* TO-DO ITEM *
This exercise calls for the line with "блюда придется исключить на время обострения", the line with "CELE MAI NOI", and all lines between them in the material below, output exactly and with no other lines.

*** RECORDS FOR THE TASK ***

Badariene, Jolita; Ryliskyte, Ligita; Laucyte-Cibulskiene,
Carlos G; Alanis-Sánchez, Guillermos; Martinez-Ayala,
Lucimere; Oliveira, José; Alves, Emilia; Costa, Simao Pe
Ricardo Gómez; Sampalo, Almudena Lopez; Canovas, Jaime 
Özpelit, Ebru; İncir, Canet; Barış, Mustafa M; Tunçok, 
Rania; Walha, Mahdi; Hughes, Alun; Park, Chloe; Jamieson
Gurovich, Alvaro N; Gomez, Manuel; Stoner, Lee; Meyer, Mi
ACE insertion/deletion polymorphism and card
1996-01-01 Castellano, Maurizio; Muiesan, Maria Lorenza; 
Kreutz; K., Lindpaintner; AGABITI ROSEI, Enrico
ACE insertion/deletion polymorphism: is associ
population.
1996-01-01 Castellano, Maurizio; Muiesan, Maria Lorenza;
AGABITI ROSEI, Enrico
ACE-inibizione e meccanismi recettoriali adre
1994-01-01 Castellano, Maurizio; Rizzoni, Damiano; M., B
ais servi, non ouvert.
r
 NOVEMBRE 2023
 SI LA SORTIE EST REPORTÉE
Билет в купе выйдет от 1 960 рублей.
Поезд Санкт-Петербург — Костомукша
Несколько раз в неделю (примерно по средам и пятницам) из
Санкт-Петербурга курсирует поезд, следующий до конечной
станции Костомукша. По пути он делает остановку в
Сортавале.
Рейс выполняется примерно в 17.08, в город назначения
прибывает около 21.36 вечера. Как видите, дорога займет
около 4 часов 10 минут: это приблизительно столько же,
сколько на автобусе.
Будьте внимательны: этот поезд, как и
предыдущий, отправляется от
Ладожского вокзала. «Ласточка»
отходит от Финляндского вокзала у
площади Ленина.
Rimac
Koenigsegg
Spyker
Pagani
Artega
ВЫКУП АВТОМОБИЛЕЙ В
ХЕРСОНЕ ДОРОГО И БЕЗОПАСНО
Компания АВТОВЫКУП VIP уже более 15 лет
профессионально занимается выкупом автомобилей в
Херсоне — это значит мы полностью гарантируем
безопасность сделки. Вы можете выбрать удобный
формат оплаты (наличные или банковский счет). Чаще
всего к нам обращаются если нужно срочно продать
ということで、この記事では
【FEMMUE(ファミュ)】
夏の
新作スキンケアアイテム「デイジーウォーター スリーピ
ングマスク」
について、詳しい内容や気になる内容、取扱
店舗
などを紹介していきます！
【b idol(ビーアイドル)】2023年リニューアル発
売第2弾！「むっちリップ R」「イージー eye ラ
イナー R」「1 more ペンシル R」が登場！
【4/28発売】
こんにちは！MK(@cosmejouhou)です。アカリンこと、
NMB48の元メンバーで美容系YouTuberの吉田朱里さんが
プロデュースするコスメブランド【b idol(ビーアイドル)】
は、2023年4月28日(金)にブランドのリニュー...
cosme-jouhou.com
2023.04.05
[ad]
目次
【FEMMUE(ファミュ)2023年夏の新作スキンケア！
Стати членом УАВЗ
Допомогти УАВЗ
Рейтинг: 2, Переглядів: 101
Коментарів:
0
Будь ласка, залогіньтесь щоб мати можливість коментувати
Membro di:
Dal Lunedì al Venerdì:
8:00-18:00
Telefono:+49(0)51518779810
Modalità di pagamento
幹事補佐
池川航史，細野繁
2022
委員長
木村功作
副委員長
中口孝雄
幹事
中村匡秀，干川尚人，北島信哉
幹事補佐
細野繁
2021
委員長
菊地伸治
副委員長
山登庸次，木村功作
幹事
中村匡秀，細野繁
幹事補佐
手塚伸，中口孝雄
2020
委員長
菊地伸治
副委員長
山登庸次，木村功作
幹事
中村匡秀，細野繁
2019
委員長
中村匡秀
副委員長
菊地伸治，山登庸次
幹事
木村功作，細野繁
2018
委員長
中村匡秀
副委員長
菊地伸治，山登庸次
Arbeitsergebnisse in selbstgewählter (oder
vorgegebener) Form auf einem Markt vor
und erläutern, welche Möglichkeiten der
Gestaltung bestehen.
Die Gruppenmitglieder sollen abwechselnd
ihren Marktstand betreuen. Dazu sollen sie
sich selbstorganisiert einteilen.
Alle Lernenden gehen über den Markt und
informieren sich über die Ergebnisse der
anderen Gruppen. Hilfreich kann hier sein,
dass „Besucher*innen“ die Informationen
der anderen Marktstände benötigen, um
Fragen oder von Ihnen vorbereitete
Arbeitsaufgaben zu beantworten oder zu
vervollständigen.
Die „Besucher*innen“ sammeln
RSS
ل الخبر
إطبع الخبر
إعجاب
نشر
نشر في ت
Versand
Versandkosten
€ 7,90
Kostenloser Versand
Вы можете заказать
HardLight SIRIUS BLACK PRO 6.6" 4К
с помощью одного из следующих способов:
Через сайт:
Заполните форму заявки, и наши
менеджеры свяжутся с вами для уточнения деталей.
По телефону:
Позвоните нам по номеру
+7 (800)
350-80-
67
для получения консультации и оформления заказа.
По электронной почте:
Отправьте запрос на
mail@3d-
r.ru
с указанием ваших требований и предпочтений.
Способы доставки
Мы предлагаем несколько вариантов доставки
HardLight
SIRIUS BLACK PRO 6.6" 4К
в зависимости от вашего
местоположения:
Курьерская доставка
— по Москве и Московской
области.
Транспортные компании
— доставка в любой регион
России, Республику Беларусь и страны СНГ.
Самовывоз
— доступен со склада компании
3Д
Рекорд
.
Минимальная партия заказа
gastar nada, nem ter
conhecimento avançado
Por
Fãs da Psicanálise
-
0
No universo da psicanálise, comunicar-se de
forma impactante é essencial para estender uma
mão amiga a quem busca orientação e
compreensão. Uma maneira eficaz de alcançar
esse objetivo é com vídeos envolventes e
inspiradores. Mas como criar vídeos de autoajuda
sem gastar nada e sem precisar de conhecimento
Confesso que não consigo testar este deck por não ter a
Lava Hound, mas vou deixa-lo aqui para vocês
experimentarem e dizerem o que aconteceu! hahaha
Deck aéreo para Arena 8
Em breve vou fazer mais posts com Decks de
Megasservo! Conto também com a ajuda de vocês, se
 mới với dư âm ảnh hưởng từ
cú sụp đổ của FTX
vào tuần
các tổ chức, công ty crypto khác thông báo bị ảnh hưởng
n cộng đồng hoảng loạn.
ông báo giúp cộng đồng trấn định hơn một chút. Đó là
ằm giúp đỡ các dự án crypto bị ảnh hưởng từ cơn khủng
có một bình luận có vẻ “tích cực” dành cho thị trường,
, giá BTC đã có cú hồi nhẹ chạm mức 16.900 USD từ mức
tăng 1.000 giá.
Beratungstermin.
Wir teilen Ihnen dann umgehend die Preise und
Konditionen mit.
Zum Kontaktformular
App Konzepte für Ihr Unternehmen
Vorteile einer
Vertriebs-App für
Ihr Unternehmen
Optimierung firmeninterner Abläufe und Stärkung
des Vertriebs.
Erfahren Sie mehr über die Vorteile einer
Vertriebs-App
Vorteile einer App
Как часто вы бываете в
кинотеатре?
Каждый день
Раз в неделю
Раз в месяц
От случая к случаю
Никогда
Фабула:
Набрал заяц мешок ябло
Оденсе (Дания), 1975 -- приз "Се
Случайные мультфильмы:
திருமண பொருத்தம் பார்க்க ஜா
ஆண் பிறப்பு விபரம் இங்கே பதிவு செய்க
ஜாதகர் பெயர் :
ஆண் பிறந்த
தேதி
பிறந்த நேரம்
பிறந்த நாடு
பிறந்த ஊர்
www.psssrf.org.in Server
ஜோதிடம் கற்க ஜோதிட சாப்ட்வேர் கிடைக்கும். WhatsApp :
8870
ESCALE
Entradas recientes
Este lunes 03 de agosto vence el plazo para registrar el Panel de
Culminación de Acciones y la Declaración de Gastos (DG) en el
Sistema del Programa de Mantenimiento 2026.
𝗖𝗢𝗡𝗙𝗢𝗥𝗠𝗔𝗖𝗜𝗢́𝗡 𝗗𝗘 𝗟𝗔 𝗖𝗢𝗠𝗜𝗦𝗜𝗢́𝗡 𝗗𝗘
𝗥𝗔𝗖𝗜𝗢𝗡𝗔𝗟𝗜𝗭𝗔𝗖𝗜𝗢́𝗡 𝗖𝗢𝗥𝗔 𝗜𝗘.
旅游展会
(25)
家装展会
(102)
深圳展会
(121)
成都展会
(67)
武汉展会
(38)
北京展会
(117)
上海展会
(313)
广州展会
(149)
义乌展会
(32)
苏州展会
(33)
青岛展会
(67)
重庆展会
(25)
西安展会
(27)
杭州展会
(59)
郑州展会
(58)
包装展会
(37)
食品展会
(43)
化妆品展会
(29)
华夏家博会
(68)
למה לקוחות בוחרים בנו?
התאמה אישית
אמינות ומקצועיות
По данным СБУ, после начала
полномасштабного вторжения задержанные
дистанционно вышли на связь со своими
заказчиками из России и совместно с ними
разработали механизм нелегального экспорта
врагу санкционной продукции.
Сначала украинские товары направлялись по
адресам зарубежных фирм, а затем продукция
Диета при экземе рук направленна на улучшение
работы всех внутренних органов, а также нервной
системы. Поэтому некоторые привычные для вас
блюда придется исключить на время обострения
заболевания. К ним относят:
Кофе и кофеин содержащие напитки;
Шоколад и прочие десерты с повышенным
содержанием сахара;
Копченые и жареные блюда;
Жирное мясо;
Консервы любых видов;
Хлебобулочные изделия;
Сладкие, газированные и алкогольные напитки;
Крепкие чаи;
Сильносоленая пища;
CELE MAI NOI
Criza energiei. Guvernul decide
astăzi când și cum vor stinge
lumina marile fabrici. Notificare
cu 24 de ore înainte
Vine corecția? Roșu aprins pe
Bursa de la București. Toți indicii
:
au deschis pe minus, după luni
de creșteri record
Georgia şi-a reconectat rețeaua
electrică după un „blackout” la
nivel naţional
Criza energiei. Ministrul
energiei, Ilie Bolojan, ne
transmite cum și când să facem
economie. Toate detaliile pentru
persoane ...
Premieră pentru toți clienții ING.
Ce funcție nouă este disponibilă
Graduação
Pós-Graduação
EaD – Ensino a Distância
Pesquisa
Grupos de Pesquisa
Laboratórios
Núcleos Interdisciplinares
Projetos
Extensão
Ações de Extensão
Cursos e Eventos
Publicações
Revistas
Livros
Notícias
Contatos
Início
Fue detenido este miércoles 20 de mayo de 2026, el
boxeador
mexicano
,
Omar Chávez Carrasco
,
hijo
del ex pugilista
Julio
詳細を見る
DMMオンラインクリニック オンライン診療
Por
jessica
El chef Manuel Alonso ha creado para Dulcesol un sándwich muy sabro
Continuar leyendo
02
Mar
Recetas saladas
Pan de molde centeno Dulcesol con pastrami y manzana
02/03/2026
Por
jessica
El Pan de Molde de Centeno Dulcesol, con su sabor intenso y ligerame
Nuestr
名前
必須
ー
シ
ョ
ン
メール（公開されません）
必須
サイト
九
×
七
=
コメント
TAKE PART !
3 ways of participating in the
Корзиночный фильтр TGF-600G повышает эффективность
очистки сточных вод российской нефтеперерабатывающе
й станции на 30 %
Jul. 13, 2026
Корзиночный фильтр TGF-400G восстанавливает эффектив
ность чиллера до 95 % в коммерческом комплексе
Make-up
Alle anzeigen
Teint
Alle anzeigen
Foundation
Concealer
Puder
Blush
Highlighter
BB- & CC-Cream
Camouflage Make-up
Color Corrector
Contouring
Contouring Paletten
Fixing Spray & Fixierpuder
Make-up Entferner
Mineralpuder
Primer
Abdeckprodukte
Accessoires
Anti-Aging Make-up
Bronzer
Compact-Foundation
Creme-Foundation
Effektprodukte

***

* OUTPUT *
блюда придется исключить на время обострения
заболевания. К ним относят:
Кофе и кофеин содержащие напитки;
Шоколад и прочие десерты с повышенным
содержанием сахара;
Копченые и жареные блюда;
Жирное мясо;
Консервы любых видов;
Хлебобулочные изделия;
Сладкие, газированные и алкогольные напитки;
Крепкие чаи;
Сильносоленая пища;
CELE MAI NOI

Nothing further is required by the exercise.